Soup Series from Terrilyn

Stuffed Pepper Soup

20oz of 97% or 99% lean ground turkey
1 small white onion, finely diced
2-3 cloves of garlic, minced
1 tbsp olive oil
1 small red and 1 small yellow bell pepper, thinly diced
1 28oz can of no salt added petite diced tomatoes
1 small can of no salt added tomato sauce
2-3 cups of reduced sodium chicken broth (more for thinner soup, less for thicker)
Salt and pepper to taste
Brown rice, steamed

Directions: Saute garlic and onion in olive oil on low heat. Add turkey and cook until browned. Add diced bell peppers and saute 3-5 minutes until peppers are soft. Add remaining ingredients (except rice) and simmer on low for 30 minutes (the longer you simmer, the better the flavor). Top each serving with 1/4 to 1/2 cup of brown rice. Makes 6 servings.

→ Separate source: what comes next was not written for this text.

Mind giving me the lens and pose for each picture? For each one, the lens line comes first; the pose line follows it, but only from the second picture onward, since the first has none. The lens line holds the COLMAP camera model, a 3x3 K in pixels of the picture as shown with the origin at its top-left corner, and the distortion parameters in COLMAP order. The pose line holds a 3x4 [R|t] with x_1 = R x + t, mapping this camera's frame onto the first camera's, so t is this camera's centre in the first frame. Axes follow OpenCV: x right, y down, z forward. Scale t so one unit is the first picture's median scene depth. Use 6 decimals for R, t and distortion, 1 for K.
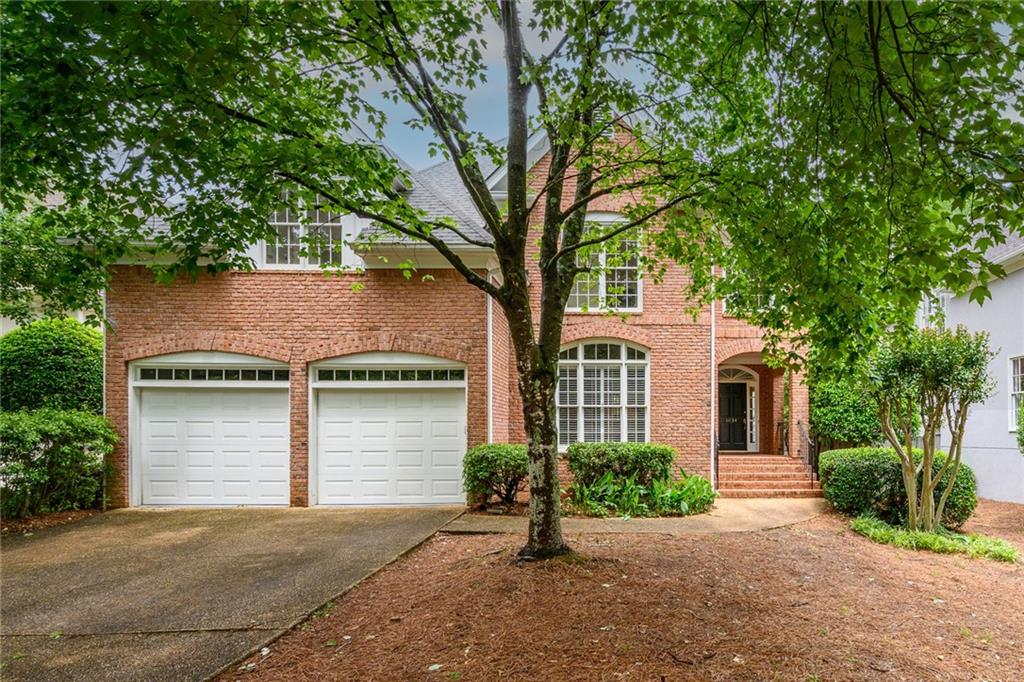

Santa Fe Chicken Soup (out of Eating for Life Cookbook)

1/3 c Brown Rice, medium grain
4 portions Chicken Breast (about a pound) sliced
1 Lime half
2 tsp Taco Seasoning (dry)
6 Corn Tortillas
4 TBSP Olive Oil
1 clove Garlic
1/2 cup chopped Onions
1 can (4 oz) Green Chili Peppers
4 TBSP Salsa
1/4 cup fat-free Sour Cream (optional)
2 TBSP Cilantro chopped

1. Cook brown rice according to its package directions. While the rice is cooking, place chicken breasts in a shallow dish; cover with lime juice and lightly coat both sides with taco seasoning. Then place chicken on a hot grill and cook for approximately 6 minutes on each side. Let the chicken cool slightly, then cut it into strips and set aside.
2. Preheat oven to 350 degrees and cut corn tortillas into 1/2 inch strips, then place them on a baking sheet. Bake for about 15 minutes or until they are crispy, then set aside.
3. While the tortilla strips are baking, heat olive oil in a large pot over medium heat. Add garlic and onions, saute until the onion is transparent (about 8 minutes).
4. Add cooked rice to the pot and saute for 3 minutes. Add green chilies for 2 minutes. Then pour fat free chicken broth into the mixture and bring it to a boil. Add sliced chicken and reduce heat to low. Simmer for about 25 minutes.
5. Place a few baked tortilla strips in the bottom of the bowls and spoon about a fourth of the soup into each bowl. Garnish each bowl with a few more tortilla strips, a spoonful of salsa, fat free sour cream and cilantro. Serves 4 people.